Widow Of US Civil Rights Icon King Die
by VOA News
The widow of slain U.S. civil rights leader Martin Luther King Jr., Coretta
Scott King, has died at the age of 78 at her home in Atlanta, Georgia.
A statement from her family says she died late Monday. It did not give a
cause of death.
Coretta Scott King had been in poor health in recent months. She suffered a
major stroke last August. Former Atlanta mayor Andrew Young told U.S. television
networks Tuesday that she died in her sleep.
Flags at the Martin Luther King Jr. Center for Non-Violent Social Change are
flying at half-staff at the news of Mrs. King's death.

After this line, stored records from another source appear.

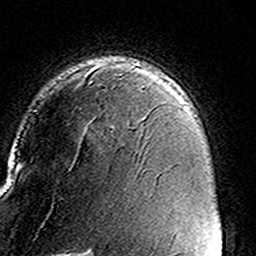
Breast MRI (dynamic contrast-enhanced), one axial slice. Cropped to one breast. Dynamic contrast-enhanced series, time point 2 of 8 at this slice position (early post-contrast). 3 T. TE 4.6 ms, TR 7.4 ms. 1 mm slice thickness. 256 × 256 image matrix, field of view 146 × 146 mm. Female patient.
Structures marked on this image (semi-automatically segmented with operator editing):
- enhancing-tissue mask used for the functional tumour volume (all voxels passing the contrast-enhancement thresholds inside the analysis volume; usually the tumour): box from (x=89, y=63) to (x=136, y=128) px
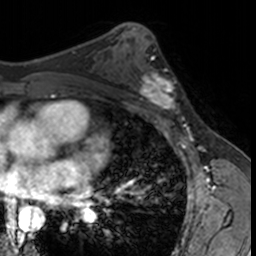
Breast MRI, one axial slice; position 84 of 160 along the scan axis; cropped to one breast; dynamic contrast-enhanced series, time point 2 of 7 at this slice position (early post-contrast); 3 T; TE 1.7 ms, TR 4 ms; 1 mm slice thickness; 256 × 256 image matrix, field of view 171 × 171 mm. Female patient.
Structures marked on this image (semi-automatic segmentation, software-assisted and operator-edited):
- enhancing-tissue mask used for the functional tumour volume (all voxels passing the contrast-enhancement thresholds inside the analysis volume; usually the tumour): bounding box [x1, y1, x2, y2] px = [132, 62, 181, 115]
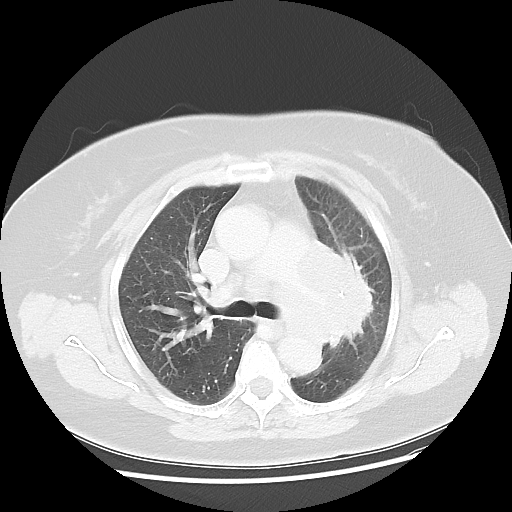
Chest CT, one axial slice. Slice 30 of 49 in the series (ordered by position). Lung window (W 1500 / L -600 HU). 5 mm slice thickness. 512 × 512 image matrix, field of view 374 × 374 mm. Female patient, age 58 years. From the clinical record (not read from this slice): clinical TNM (as recorded): T4 N3 M0; histopathological grade: G3.
Annotated regions visible in this slice (bounding box drawn by a radiologist):
- lung tumour (recorded histology: small cell carcinoma): bounding box (x1, y1, x2, y2) in pixels: (307, 226, 384, 362)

A White House spokesman says President and Mrs. Bush are deeply saddened by
the news.
Coretta Scott was born in the southern state of Alabama in 1927, and picked
cotton on the family farm during the Depression. She met her husband, Martin
Luther King Jr., in Boston, Massachusetts, while he was studying theology at
Boston University and she was studying concert singing at the New England
Conservatory of Music.
Dr. King became a church minister and leader of the civil rights movement in
Montgomery, Alabama. Mrs. King and the couple's oldest daughter narrowly escaped
injury when their home was bombed during the Montgomery bus boycott in 1956.
After her husband's assassination in Memphis, Tennessee in 1968, Mrs. King
carried on his civil rights work, becoming a source of inspiration for Dr.
King's followers and a leader in her own right.
Mrs. King is survived by the couple's four adult children - Yolanda Denise,
Martin Luther III, Dexter Scott, and Bernice Albertine.
Some information for this report was provided by AFP and AP.